Yields spike as MFs are forced to sell very short papers on bank squeeze.

Banks, mutual funds in a liquidity cat & mouse

Tightening liquidity is forcing banks to withdraw short-term monies parked with mutual funds.

This, in turn, is forcing fund houses to sell extremely short-end papers at high yields, even as others liquidate some investments to garner cash.

But guess who’s buying in the distress sale? The banks themselves, who put the squeeze on fund houses in the first place.

In the last one month, three-month certificates of deposits (CD) and commercial paper (CP) rates have risen by almost 150 basis points. Six-month CD rates rose by almost 70 basis points and CP rates by over 100 basis points in the same period.

Clearly, the Reserve Bank of India’s (RBI) apprehensions over the repercussions of excessive bank investments in mutual funds are coming true.
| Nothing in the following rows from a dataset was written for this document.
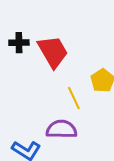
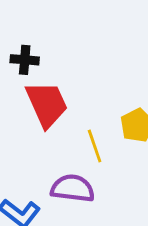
red trapezoid: (53, 52) -> (47, 104), moved

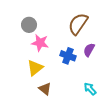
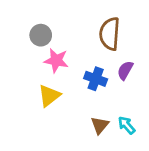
brown semicircle: (78, 24) -> (110, 34), turned -30
brown triangle: (45, 89) -> (100, 125), moved, turned 32

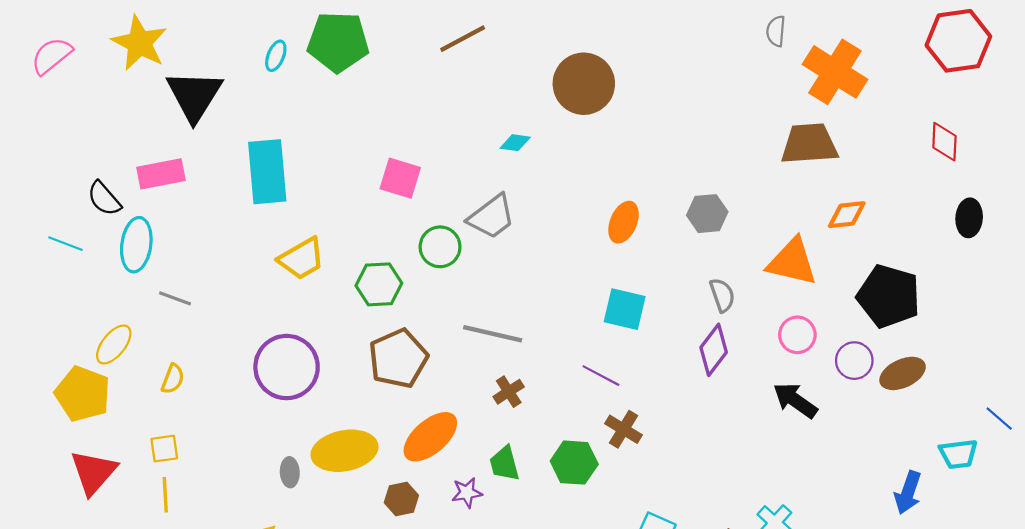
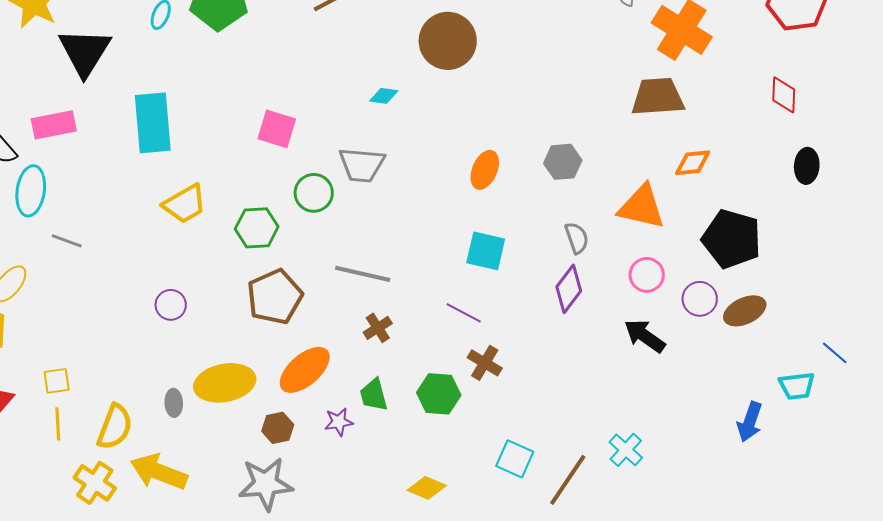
gray trapezoid: (492, 217) -> (362, 165), turned 42
purple circle: (287, 367) -> (171, 305), size x0.5
yellow semicircle: (173, 379) -> (115, 427), moved, size x1.6

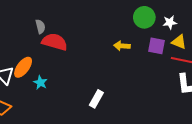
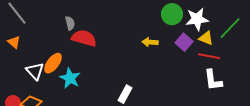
white star: (170, 22) -> (197, 19), size x1.6
purple square: (157, 46) -> (184, 42), turned 30
cyan star: (40, 83) -> (70, 78), size x1.5

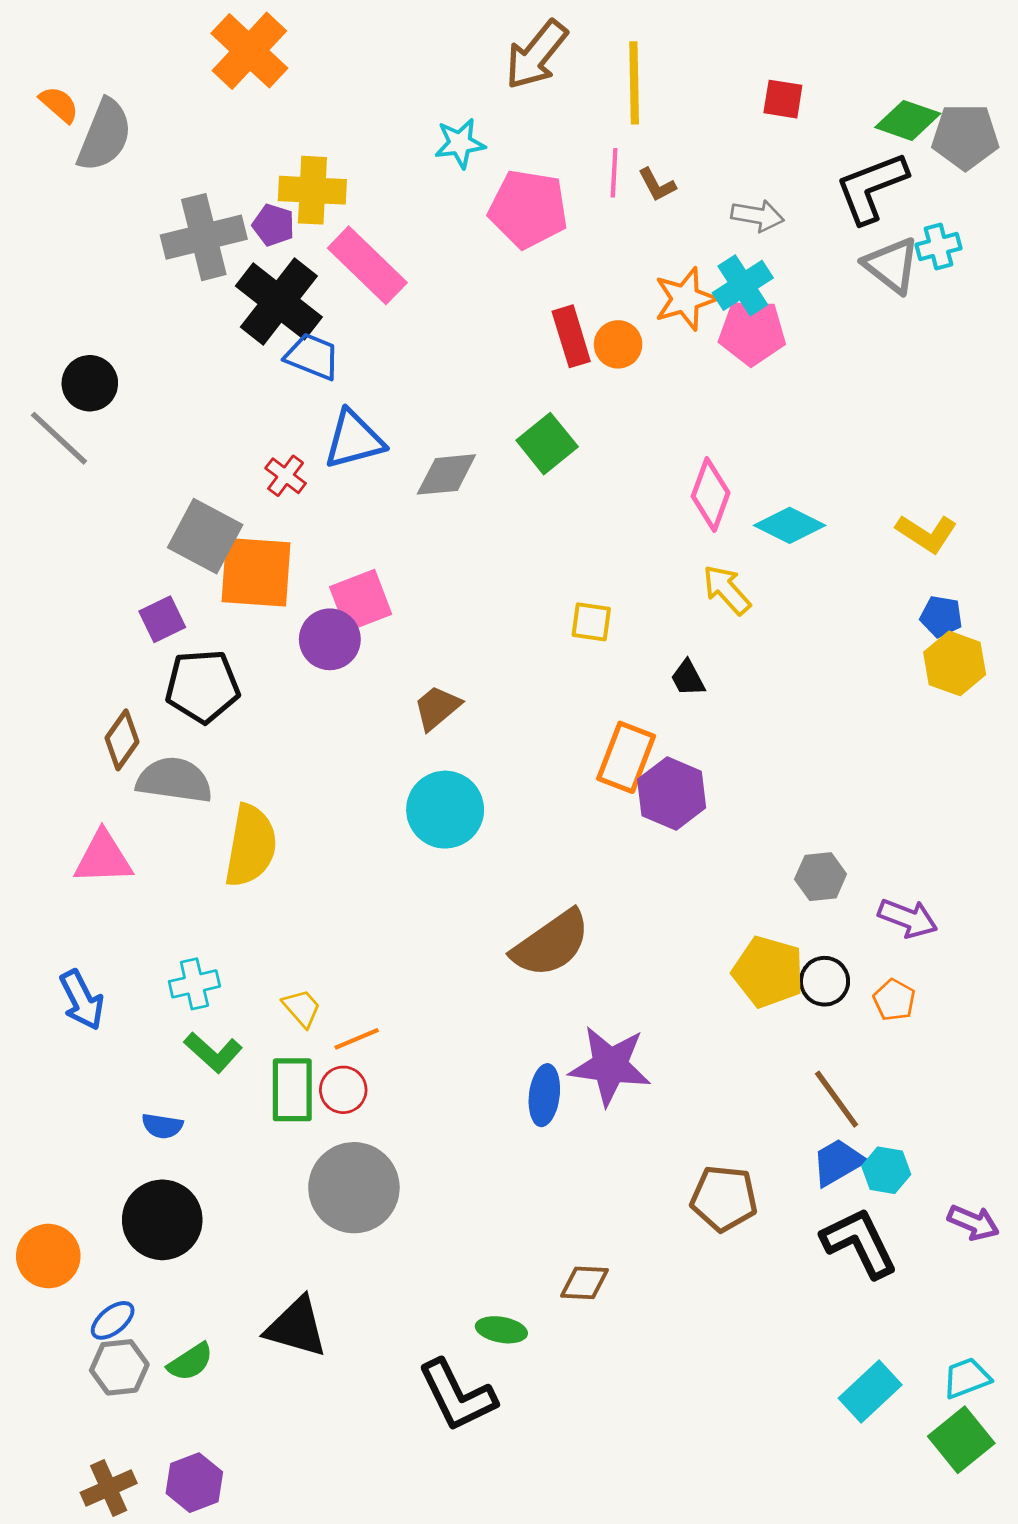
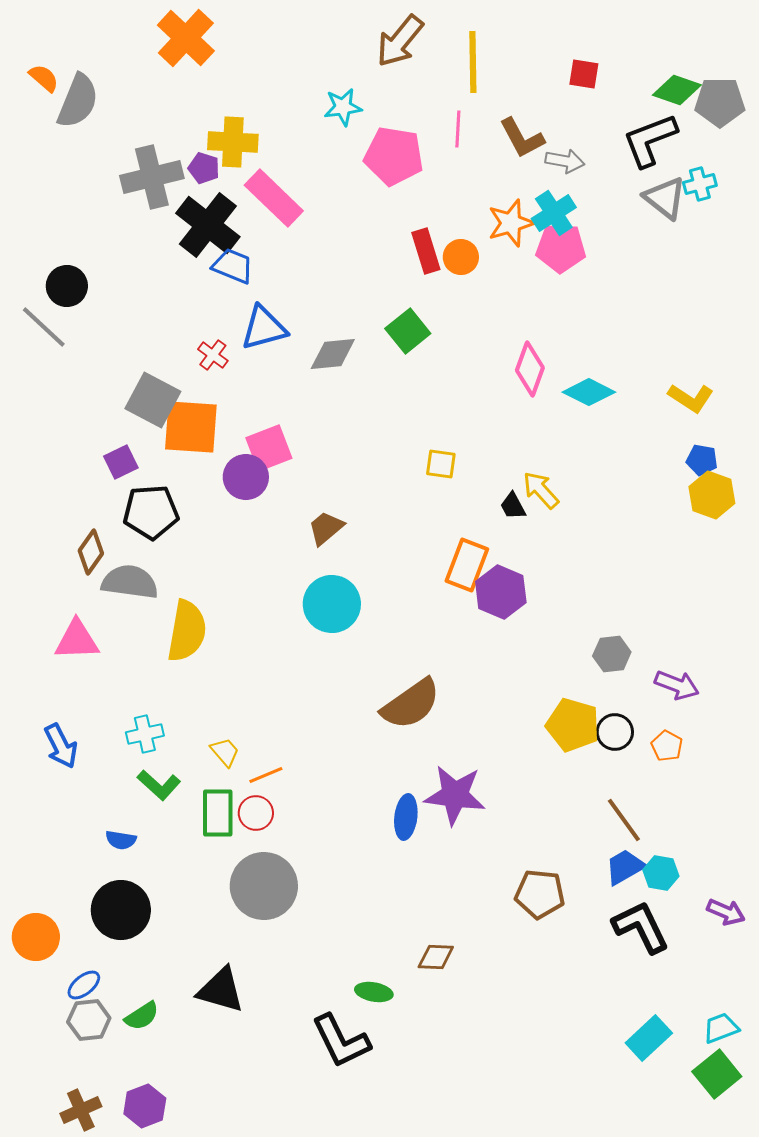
brown L-shape: (657, 185) -> (522, 138), moved, size x1.6
yellow arrow: (727, 590) -> (541, 490), moved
“Banks can always go to the RBI repo window and pick up cash at 5.25%, but no, they are squeezing the funds,” said an analyst.

“This circularity of money flows in these times is not good, and adds to volatility. It’s quite a Ponzi scheme, actually,” said a fund manager not wishing to be named.

“Also, bank money is overnight money whereas funds, to generate excess returns, have to buy longer-term paper. This creates volatility,”

Many fund houses are also selling own investments to tank up on cash.

“A lot of papers we invested in are maturing in June, which will fetch us cash. In the last few days many mutual funds have redeemed papers for cash. We may not be investing in fresh assets at this moment. We will wait and watch how the liquidity situation pans out and then decide,” said Lakshmi Iyer, vice-president and head of fixed income, Kotak Mahindra Mutual Fund.

Last Friday, there were no issuances of certificate of deposits as fund houses, which are the largest investors in the instrument, preferred hard money.

“Liquidity is tight. There are redemption pressures and rates of commercial papers (CP) and certificate of deposits (CD) harden in such times,” said Juzer Gabajiwala, head of mutual funds distribution at Ventura Securities.

Liquidity started shrinking due to the Rs 67,000 crore outgo on May 31 towards payment of 3G spectrum fees by auction winners.

Experts said about Rs 30,000 crore may additionally be drained by mid-June towards the payment of first instalment of corporate advance tax for the current fiscal.

“The tighteness in liqudity will continue till the end June due to these factors and the system will continue to borrow under the repo,” said Nirav Dalal, managing director, debt capital markets at Yes Bank.

On Friday, banks parked Rs 2,070 crore under the reverse repo and borrowed Rs 18,945 crore under the repo window of the Reserve Bank of India.